** Exercise **
Rewrite the data below, replacing every occurrence of "爬虫" with "采集器" and leaving everything else unchanged.

Stored dataset items:
BEGIN
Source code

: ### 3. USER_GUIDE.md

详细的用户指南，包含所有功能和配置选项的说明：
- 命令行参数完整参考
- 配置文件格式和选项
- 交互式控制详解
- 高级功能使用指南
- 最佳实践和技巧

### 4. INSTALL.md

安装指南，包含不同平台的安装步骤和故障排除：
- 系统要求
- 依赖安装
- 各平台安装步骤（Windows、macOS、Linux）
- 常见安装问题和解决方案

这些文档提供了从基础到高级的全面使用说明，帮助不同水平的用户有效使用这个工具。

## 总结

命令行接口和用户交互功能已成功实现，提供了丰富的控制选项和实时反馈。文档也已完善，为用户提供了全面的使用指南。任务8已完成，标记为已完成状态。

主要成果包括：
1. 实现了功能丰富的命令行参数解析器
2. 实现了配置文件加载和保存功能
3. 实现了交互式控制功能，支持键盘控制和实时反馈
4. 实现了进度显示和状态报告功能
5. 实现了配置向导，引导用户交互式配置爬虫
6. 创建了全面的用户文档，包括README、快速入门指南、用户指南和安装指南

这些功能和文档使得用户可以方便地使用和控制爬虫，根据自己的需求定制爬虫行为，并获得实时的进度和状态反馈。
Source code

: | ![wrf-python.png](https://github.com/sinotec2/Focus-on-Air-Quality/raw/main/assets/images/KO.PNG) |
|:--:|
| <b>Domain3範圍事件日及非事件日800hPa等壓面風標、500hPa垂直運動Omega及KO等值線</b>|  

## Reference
END
** Written response **
Source code

: ### 3. USER_GUIDE.md

详细的用户指南，包含所有功能和配置选项的说明：
- 命令行参数完整参考
- 配置文件格式和选项
- 交互式控制详解
- 高级功能使用指南
- 最佳实践和技巧

### 4. INSTALL.md

安装指南，包含不同平台的安装步骤和故障排除：
- 系统要求
- 依赖安装
- 各平台安装步骤（Windows、macOS、Linux）
- 常见安装问题和解决方案

这些文档提供了从基础到高级的全面使用说明，帮助不同水平的用户有效使用这个工具。

## 总结

命令行接口和用户交互功能已成功实现，提供了丰富的控制选项和实时反馈。文档也已完善，为用户提供了全面的使用指南。任务8已完成，标记为已完成状态。

主要成果包括：
1. 实现了功能丰富的命令行参数解析器
2. 实现了配置文件加载和保存功能
3. 实现了交互式控制功能，支持键盘控制和实时反馈
4. 实现了进度显示和状态报告功能
5. 实现了配置向导，引导用户交互式配置采集器
6. 创建了全面的用户文档，包括README、快速入门指南、用户指南和安装指南

这些功能和文档使得用户可以方便地使用和控制采集器，根据自己的需求定制采集器行为，并获得实时的进度和状态反馈。
Source code

: | ![wrf-python.png](https://github.com/sinotec2/Focus-on-Air-Quality/raw/main/assets/images/KO.PNG) |
|:--:|
| <b>Domain3範圍事件日及非事件日800hPa等壓面風標、500hPa垂直運動Omega及KO等值線</b>|  

## Reference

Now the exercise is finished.